»»
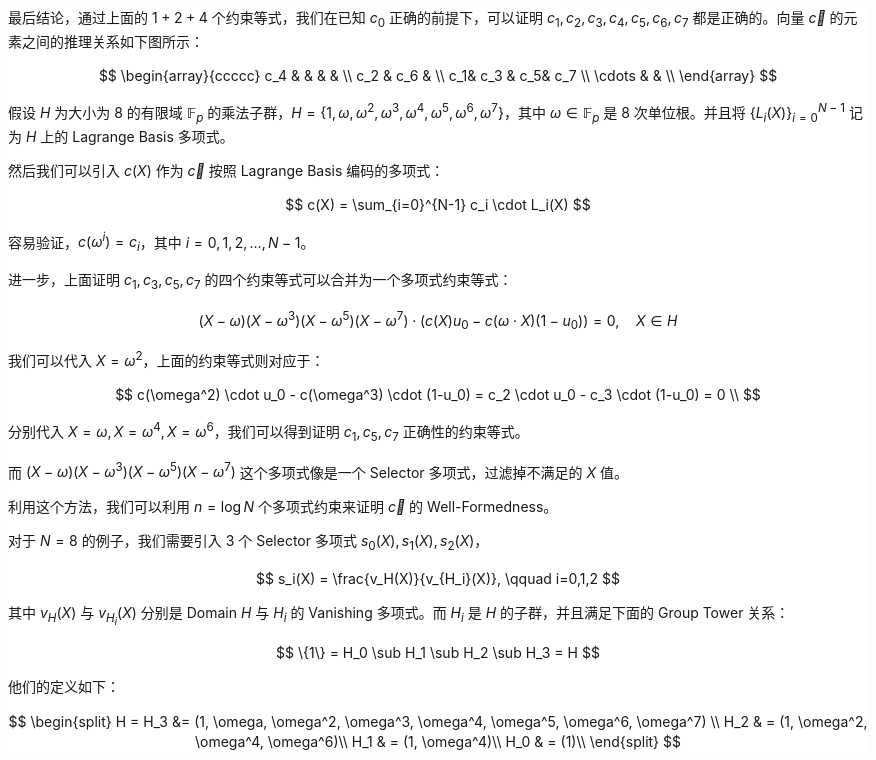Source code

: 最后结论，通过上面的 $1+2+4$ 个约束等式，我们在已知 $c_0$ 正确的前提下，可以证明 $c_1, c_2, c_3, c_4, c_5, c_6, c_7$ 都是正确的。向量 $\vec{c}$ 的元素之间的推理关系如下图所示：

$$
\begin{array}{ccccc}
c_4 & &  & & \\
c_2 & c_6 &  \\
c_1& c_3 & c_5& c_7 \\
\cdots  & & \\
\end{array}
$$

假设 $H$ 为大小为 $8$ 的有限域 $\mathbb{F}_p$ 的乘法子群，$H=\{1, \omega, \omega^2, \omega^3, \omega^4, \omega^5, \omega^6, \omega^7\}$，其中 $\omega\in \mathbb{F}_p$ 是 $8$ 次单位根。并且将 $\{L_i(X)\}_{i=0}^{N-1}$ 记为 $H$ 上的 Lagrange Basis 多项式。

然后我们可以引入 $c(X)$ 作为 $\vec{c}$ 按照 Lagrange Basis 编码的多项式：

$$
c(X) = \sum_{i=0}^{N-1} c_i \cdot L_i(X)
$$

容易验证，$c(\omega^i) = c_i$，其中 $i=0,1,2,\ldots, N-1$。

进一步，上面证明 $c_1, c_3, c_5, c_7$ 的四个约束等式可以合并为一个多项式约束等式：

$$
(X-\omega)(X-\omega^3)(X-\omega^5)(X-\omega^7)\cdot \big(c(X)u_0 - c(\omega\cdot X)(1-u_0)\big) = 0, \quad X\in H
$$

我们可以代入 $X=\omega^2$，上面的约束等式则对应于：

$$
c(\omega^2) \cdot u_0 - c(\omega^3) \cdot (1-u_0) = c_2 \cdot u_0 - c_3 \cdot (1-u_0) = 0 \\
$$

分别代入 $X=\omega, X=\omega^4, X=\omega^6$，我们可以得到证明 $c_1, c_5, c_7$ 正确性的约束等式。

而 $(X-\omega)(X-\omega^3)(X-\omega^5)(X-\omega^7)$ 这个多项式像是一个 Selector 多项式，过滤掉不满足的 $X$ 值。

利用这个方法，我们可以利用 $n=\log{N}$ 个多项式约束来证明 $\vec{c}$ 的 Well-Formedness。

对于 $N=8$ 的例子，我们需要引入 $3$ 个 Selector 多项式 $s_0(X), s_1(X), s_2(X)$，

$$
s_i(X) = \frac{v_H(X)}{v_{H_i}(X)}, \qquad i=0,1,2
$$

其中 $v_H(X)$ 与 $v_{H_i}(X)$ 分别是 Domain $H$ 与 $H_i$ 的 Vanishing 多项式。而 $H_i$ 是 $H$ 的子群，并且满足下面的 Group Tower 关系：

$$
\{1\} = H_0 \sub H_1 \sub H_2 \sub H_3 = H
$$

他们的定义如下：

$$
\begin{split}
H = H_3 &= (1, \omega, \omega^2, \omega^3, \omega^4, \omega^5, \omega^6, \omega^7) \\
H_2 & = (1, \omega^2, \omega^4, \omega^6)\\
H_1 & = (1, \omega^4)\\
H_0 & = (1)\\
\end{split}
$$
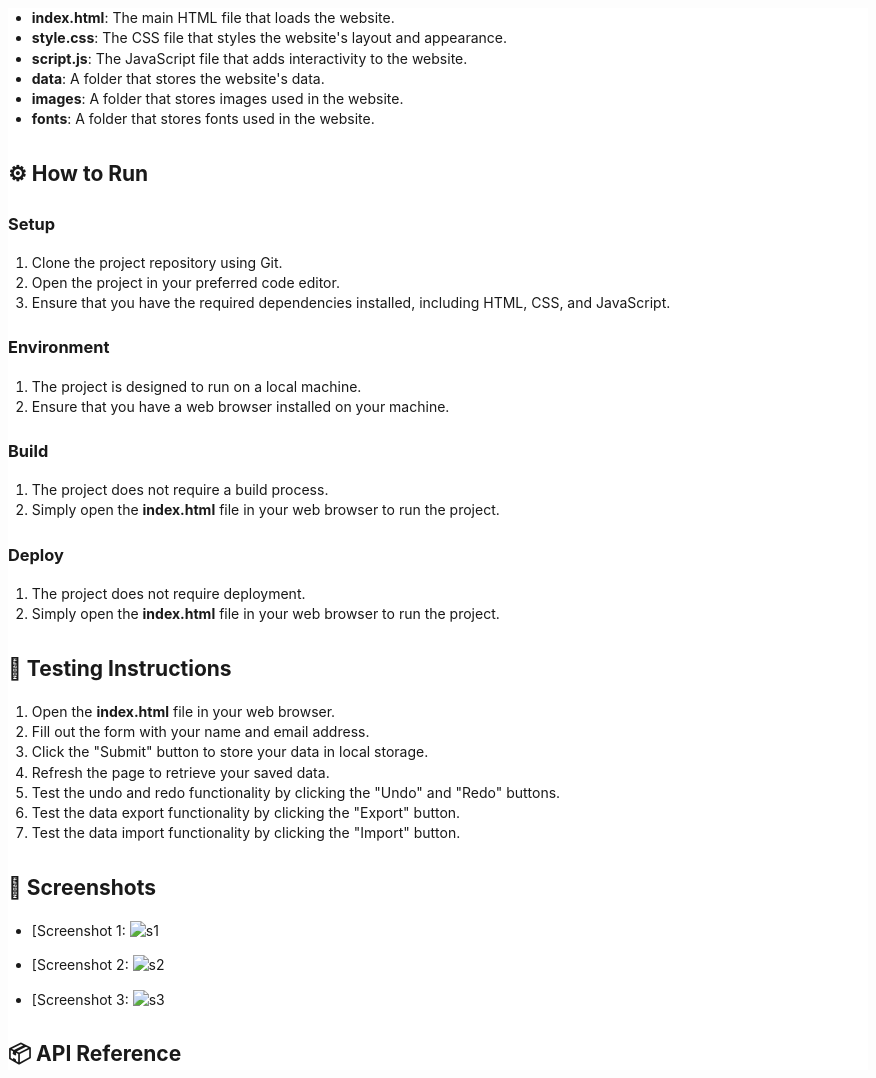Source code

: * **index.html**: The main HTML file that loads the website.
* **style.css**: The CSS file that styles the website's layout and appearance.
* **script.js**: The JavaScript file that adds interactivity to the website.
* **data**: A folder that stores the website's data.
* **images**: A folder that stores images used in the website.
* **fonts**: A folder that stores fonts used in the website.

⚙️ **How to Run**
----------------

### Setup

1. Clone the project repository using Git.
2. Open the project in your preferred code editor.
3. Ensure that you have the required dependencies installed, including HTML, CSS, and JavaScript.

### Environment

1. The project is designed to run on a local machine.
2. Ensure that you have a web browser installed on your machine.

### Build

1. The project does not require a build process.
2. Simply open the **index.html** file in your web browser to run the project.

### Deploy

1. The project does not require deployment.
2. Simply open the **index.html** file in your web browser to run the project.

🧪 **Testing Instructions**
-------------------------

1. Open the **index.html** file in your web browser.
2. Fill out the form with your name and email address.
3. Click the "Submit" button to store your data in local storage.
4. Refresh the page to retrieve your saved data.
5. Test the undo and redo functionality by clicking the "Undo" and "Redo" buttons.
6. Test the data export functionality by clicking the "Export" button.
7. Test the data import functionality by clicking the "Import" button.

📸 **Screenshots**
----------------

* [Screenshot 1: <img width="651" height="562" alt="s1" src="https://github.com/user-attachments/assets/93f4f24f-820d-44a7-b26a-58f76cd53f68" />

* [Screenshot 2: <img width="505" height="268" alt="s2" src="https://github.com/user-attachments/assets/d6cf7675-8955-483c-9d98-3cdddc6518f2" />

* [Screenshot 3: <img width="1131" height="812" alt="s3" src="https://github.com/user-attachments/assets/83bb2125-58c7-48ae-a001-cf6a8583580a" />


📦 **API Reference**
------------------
««
### Directions for this task
Transcribe, word for word, only the material from its opening line through the line containing "the website's data.", both ends included, and omit the pictures.

### Exercise output
Source code

: 最后结论，通过上面的 $1+2+4$ 个约束等式，我们在已知 $c_0$ 正确的前提下，可以证明 $c_1, c_2, c_3, c_4, c_5, c_6, c_7$ 都是正确的。向量 $\vec{c}$ 的元素之间的推理关系如下图所示：

$$
\begin{array}{ccccc}
c_4 & &  & & \\
c_2 & c_6 &  \\
c_1& c_3 & c_5& c_7 \\
\cdots  & & \\
\end{array}
$$

假设 $H$ 为大小为 $8$ 的有限域 $\mathbb{F}_p$ 的乘法子群，$H=\{1, \omega, \omega^2, \omega^3, \omega^4, \omega^5, \omega^6, \omega^7\}$，其中 $\omega\in \mathbb{F}_p$ 是 $8$ 次单位根。并且将 $\{L_i(X)\}_{i=0}^{N-1}$ 记为 $H$ 上的 Lagrange Basis 多项式。

然后我们可以引入 $c(X)$ 作为 $\vec{c}$ 按照 Lagrange Basis 编码的多项式：

$$
c(X) = \sum_{i=0}^{N-1} c_i \cdot L_i(X)
$$

容易验证，$c(\omega^i) = c_i$，其中 $i=0,1,2,\ldots, N-1$。

进一步，上面证明 $c_1, c_3, c_5, c_7$ 的四个约束等式可以合并为一个多项式约束等式：

$$
(X-\omega)(X-\omega^3)(X-\omega^5)(X-\omega^7)\cdot \big(c(X)u_0 - c(\omega\cdot X)(1-u_0)\big) = 0, \quad X\in H
$$

我们可以代入 $X=\omega^2$，上面的约束等式则对应于：

$$
c(\omega^2) \cdot u_0 - c(\omega^3) \cdot (1-u_0) = c_2 \cdot u_0 - c_3 \cdot (1-u_0) = 0 \\
$$

分别代入 $X=\omega, X=\omega^4, X=\omega^6$，我们可以得到证明 $c_1, c_5, c_7$ 正确性的约束等式。

而 $(X-\omega)(X-\omega^3)(X-\omega^5)(X-\omega^7)$ 这个多项式像是一个 Selector 多项式，过滤掉不满足的 $X$ 值。

利用这个方法，我们可以利用 $n=\log{N}$ 个多项式约束来证明 $\vec{c}$ 的 Well-Formedness。

对于 $N=8$ 的例子，我们需要引入 $3$ 个 Selector 多项式 $s_0(X), s_1(X), s_2(X)$，

$$
s_i(X) = \frac{v_H(X)}{v_{H_i}(X)}, \qquad i=0,1,2
$$

其中 $v_H(X)$ 与 $v_{H_i}(X)$ 分别是 Domain $H$ 与 $H_i$ 的 Vanishing 多项式。而 $H_i$ 是 $H$ 的子群，并且满足下面的 Group Tower 关系：

$$
\{1\} = H_0 \sub H_1 \sub H_2 \sub H_3 = H
$$

他们的定义如下：

$$
\begin{split}
H = H_3 &= (1, \omega, \omega^2, \omega^3, \omega^4, \omega^5, \omega^6, \omega^7) \\
H_2 & = (1, \omega^2, \omega^4, \omega^6)\\
H_1 & = (1, \omega^4)\\
H_0 & = (1)\\
\end{split}
$$
Source code

: * **index.html**: The main HTML file that loads the website.
* **style.css**: The CSS file that styles the website's layout and appearance.
* **script.js**: The JavaScript file that adds interactivity to the website.
* **data**: A folder that stores the website's data.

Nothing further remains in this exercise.